Recordando el camino hasta el MVP de Sylvia Fowles

Después de ser la segunda elección en el Draft 2008 por detrás de Candace Parker, tuvo unos comienzos difíciles en la WNBA. Su proyección era para tener un gran impacto

Después de ser la segunda elección en el Draft 2008 por detrás de Candace Parker, tuvo unos comienzos difíciles en la WNBA. Su proyección era para tener un gran impacto directo en los primeros años, pero siendo rookie sufrió una lesión de rodilla que la dejó fuera y afectó a su juego. Un primer bache en el que Sylvia Fowles tendría que poner freno por un tiempo. Aunque no sería suficiente como para cortar su crecimiento en la liga.

En su segunda temporada volvió a recuperar la tendencia de los partidos que había podido disputar, llegando incluso a ser All-Star y una de las mejores jugadoras en la pintura. Por desgracia, de nuevo llegaron los problemas físicos y no pudo terminar tampoco su año sophomore con las Chicago Sky. Fue por fin en el 2010 donde pudo jugar los 34 partidos y empezar a ser una de las mejores de la liga de forma continúa. Hasta ese momento solo habían sido destellos.
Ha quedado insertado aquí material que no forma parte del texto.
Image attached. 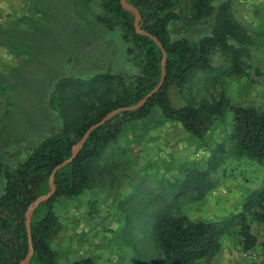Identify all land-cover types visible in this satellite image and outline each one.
<instances>
[{
    "label": "rangeland",
    "instance_id": "obj_1",
    "mask_svg": "<svg viewBox=\"0 0 264 264\" xmlns=\"http://www.w3.org/2000/svg\"><path fill=\"white\" fill-rule=\"evenodd\" d=\"M29 1L28 13L20 15L21 20L12 21L8 29L4 28L8 31L7 37L14 39L8 44L10 48L23 54L22 61L0 69V91L6 96L0 121V158L5 166L12 168L25 161L32 149L52 134L53 126L61 130L66 117L74 122L72 114L79 106L73 102V90L69 92L70 101L52 104L49 102L52 82L62 81L66 76L88 79L95 72L124 74L126 71L123 76L129 81L141 71L142 64L141 51L135 55L128 53L132 58L125 61L127 45L121 28L110 29L98 20V12L103 10L102 0ZM227 1L231 7L232 0H214L216 12ZM216 12L203 20H194L193 0H180V17L169 25L172 38L187 37L195 41L211 35ZM83 31L88 32L86 40L95 43L88 53L72 43L73 38H82ZM104 41L114 54L105 52L106 65L102 63L103 67L96 71L86 65L88 59L96 58L98 43ZM224 53L216 48L212 53V67L199 72L181 92L176 86L169 89L171 104L175 107L197 105L203 99L212 101L222 93L226 95L230 106L214 121L203 139L191 135L176 121L170 120V125L160 128L164 116L161 107L156 106L148 116L124 123L118 141L102 154L93 188L78 197L62 198L54 203L63 224L52 241L59 264L86 258H92L95 264H144V255L153 260L148 254L156 251L155 233L163 212H177L175 207L179 205L193 219L233 220L245 210L250 195L263 188L264 162L239 155L231 137L232 107L251 103L248 77L240 76L238 82L232 80V57ZM79 63L85 68L77 71L74 67ZM98 88L102 96H115L121 91L120 86L116 87L118 91L107 89L106 85ZM252 104L264 110V105ZM208 166L214 167L210 177L212 188L202 199L190 197L193 192L187 182L182 185L184 171ZM4 188L5 179L0 174V196ZM179 192L188 193L181 196ZM252 211L245 210V213L258 239L255 251L261 252L264 226ZM231 225L233 234L224 237L223 252L217 260L203 264H218L223 257L229 264L234 262L231 257L241 258L239 224Z\"/></svg>",
    "mask_w": 264,
    "mask_h": 264
},
{
    "label": "trees",
    "instance_id": "obj_2",
    "mask_svg": "<svg viewBox=\"0 0 264 264\" xmlns=\"http://www.w3.org/2000/svg\"><path fill=\"white\" fill-rule=\"evenodd\" d=\"M127 1L140 11L142 29L156 36L167 50L165 82L143 107L121 112L95 128L78 155L56 173L55 193L33 213L31 236L34 254L28 264H59L58 251L52 246V241L62 230L63 224L54 210V203L62 198L78 197L95 186L102 154L118 141L126 121L148 116L154 107L159 106L164 118L179 122L191 135L203 139L214 121L230 106L224 93L212 101L203 99L197 105L183 107L173 106L169 96L170 87L176 86L181 92L183 86L199 72L212 67V53L216 48L231 54L232 72H238L248 34L233 17L230 3H223L216 12L212 4L214 0H193L192 19L203 20L216 12V25L211 35L192 41L187 37L173 39L169 30L170 23L180 17V0ZM102 6L103 12L98 20L110 29L121 28L129 54L136 49L142 52L141 72L129 81L124 76L99 73L88 79L65 78L58 82L51 103L70 101L69 92L73 90V102L79 106L72 114L74 122H69L66 117L64 127L57 134L44 138L32 149L28 158L15 168L5 166L0 158V174L5 179L4 193L0 196V264H20L26 258L29 252L26 211L37 197L50 191L49 180L53 168L71 157L73 145L86 130L110 111L136 104L161 79L162 51L150 37L136 32L134 14L122 6L121 0H102ZM231 39L235 44L231 43ZM101 85L116 91V87L120 86L121 91L115 96H102L98 94ZM232 108L231 137L235 140L236 152L264 162V111L253 105ZM213 168L208 166L184 171L182 185L187 182L193 192L190 197L202 199L206 196L212 188L210 177ZM187 193L179 192V195L186 196ZM178 206L175 207L177 212L167 210L158 219L156 251L148 254L153 257L152 261L144 255V264L147 261L148 264H203L215 261L222 250L224 237L233 234L230 228L234 222L239 224L237 233L242 237L243 251L256 250L258 239L247 221L245 210H254V218L264 226V186L250 195L244 205L245 210L233 220L193 219ZM258 252L260 264H264V241L261 252ZM71 264H95V261L86 258Z\"/></svg>",
    "mask_w": 264,
    "mask_h": 264
},
{
    "label": "crops",
    "instance_id": "obj_3",
    "mask_svg": "<svg viewBox=\"0 0 264 264\" xmlns=\"http://www.w3.org/2000/svg\"><path fill=\"white\" fill-rule=\"evenodd\" d=\"M29 2H30L29 0H0V69L2 70L9 68V65L11 63H15L16 61L20 62L23 60V54H20L14 48H10V45H8L10 41L14 39L7 37L8 31L4 30V28L5 26L7 27V25H9L12 21L21 20L22 18L20 17V15L22 14L25 15L28 13L27 6ZM231 11H232L233 17L246 29L247 34H248V38L246 42L244 43V46H243L244 50L241 55V61H242L241 66L238 72L232 73L231 79L237 80L238 82L239 80L238 77L247 76L249 80L248 81V85H249L248 101L251 103L248 105H253L257 107L258 104L257 105L252 104L255 102L263 106L264 105V0H232ZM102 12L103 10L101 9L98 12V16L102 14ZM87 33H88L87 31H83L82 38L79 37L81 38L79 39L75 37L73 38L72 43L78 45L80 50L83 49V51H86L88 53L89 51H92L94 49L95 43L94 41L92 42V41L86 40L87 36L85 35ZM96 35H97V32H96ZM232 43H234V41ZM98 44H99L98 45L99 47L96 49V54H95L96 58L88 59L89 63L86 65V66H93L96 71L100 69L101 66L103 67V65H106L107 61L104 60L105 52L108 51L109 54L110 53H112V55L114 54L113 50H109L110 47L107 42L104 41ZM126 45L128 46L127 42H126ZM139 51L140 50L136 49L131 54L135 55ZM131 58L132 57L128 56V52H127V57L125 61L129 62L128 59L131 60ZM69 61H72V58H70ZM90 61L92 63H90ZM108 62H110V59L108 60ZM77 65H75L74 67V69L76 68L78 69L77 71L85 68V65L82 66L81 63ZM141 69H142V66L140 67V70ZM126 72H124V74H122L123 72L112 73V74L123 76L127 74ZM99 73H109V72H95V74H99ZM63 78H68V77L66 76ZM60 81L61 79L60 80L57 79L54 82H52L53 83L52 85H54V87L50 93L49 102H52L51 101L52 93L55 89V86ZM5 98L6 96L4 95V93L0 91V121H1V116L5 111L3 107V105L5 104ZM162 120H163V126L161 125L160 128L162 127L164 128L165 125H170L169 119L164 118ZM171 124H175V123H171ZM50 131H52V134L49 136H52V135L57 134L60 130L59 129L57 130L53 126L50 129ZM222 256H225V254H223ZM230 259H232L234 262L229 263V264H255L254 262L246 260L243 257V255H241V258L240 257L238 258L236 255L235 258L231 257ZM219 261H218V264H226V260L224 259V257L219 258ZM216 263L217 262H215L214 264ZM260 263L261 261L258 264Z\"/></svg>",
    "mask_w": 264,
    "mask_h": 264
},
{
    "label": "water",
    "instance_id": "obj_4",
    "mask_svg": "<svg viewBox=\"0 0 264 264\" xmlns=\"http://www.w3.org/2000/svg\"><path fill=\"white\" fill-rule=\"evenodd\" d=\"M122 6L126 9L131 11L134 16H135V23L134 27L135 30L138 34L148 36L150 37L156 44L157 46L161 49L162 51V60H161V65H162V71H161V79L159 83L142 99H140L136 104L131 105V106H123V107H118L112 111H110L108 114H106L100 121L97 123H94L91 125L86 132L83 134V136L73 145L72 147V155L68 159L62 161L61 163L57 164L50 175V191L44 195H40L37 197L28 207L26 211V228H27V234L29 238V252L24 260L20 264H28L29 261L31 260L33 254H34V247H33V241H32V236H31V221L33 217L34 210L44 201L50 199L53 194L55 193L56 190V185H55V175L56 173L66 166L69 162H71L79 153L80 149L82 148L83 144L86 142L87 138L89 137L90 133L97 127H100L101 125L105 124L107 121L112 119L115 115L125 112V111H131V110H136L141 107H143L151 98L154 94H156L163 86L165 82V78L167 75V50L164 48L163 44L160 42V40L148 32L145 29H142L140 22L142 19V15L140 14V11L138 10L137 7L129 3L127 0H121Z\"/></svg>",
    "mask_w": 264,
    "mask_h": 264
},
{
    "label": "built area",
    "instance_id": "obj_5",
    "mask_svg": "<svg viewBox=\"0 0 264 264\" xmlns=\"http://www.w3.org/2000/svg\"><path fill=\"white\" fill-rule=\"evenodd\" d=\"M243 257L251 262H254L256 264V262L259 263L260 261V257L258 255V252L255 250H247V251H243Z\"/></svg>",
    "mask_w": 264,
    "mask_h": 264
}]
</instances>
A raíz de ahí la línea no dejó de ser ascendente.

En el 2011, cuando comenzó la dinastía de las Minnesota Lynx, fue el año donde Sylvia llegaría a promediar 20 puntos, 10.2 rebotes y 2 tapones, siendo la mejor jugadora defensiva de la liga y pudiendo ser candidata para la MVP sino fuera por el registro de 14-20 que hicieron las Sky. No fue hasta 2013 que jugó sus primeros playoffs, teniendo una gran actuación al año siguiente pero sin conseguir el campeonato.

En lo individual ya estaba colocada en la élite, pero aún le faltaba dar ese mismo paso en lo colectivo. Estuvo muy cerca de conseguirlo, pero pensó que llegó el momento de cambiar de aires. No pensaba que con las Sky fuera a conseguir el anillo.

Después de eso, le llegó el momento de renovar contrato o salir a la agencia libre de 2016, siendo la segunda opción la que tomaría. Por lo que en Chicago pensaron en traspasarla antes de quedarse con las manos vacías. Con esto llegaría a las Minnesota Lynx en 2015 con un año de contrato. Allí tendría las oportunidades que le faltaron en su primer lustro en la liga de ponerse un anillo en la mano.

A las órdenes de Cheryl Reeve ya se encontraban grandes jugadoras, habiendo ganado los campeonatos de 2011 y 2013 con la llegada de Maya Moore, la recuperación de Seimone Augustus de sus lesiones y Lindsay Whalen. Aunque no haber ganado en el 2014 hizo que no vieran con malos ojos obtener refuerzos para tener un impulso. Y no fue solo eso, sino que consiguieron a una primera espada que mantuvo su rendimiento, e incluso lo mejoró en comparación a productividad con menos posesiones en sus manos.

Fowles, no tuvo problemas en adaptarse a jugar con nuevas compañeras y en una filosofía que exigía dar el máximo cada noche. Todo lo contrario. No tardó en hacerse como una de las líderes dentro de la pista y ser una de las jugadoras más importantes durante los playoffs. Tanto que consiguió ganar el premio a MVP de las Finales en su primera temporada con ‘Minny’.

En el 2017, consiguió ser la jugadora más dominante del mejor equipo de la liga en absolutamente todos los meses de la competición. Desde el principio hasta el final. En la regular fue una pesadilla en las zonas pintadas y una vez llegaron los playoffs aumentó un poco el ritmo para ganar ambos MVP y sumar su segundo campeonato al palmares. El primer, y al menos por ahora único, MVP de la regular llegó a las manos de Sylvia. Durante los 34 partidos demostró que podría ser a la vez la mejor en ambos lados de la cancha, siendo nombrada también en el mejor quinteto defensivo de la liga.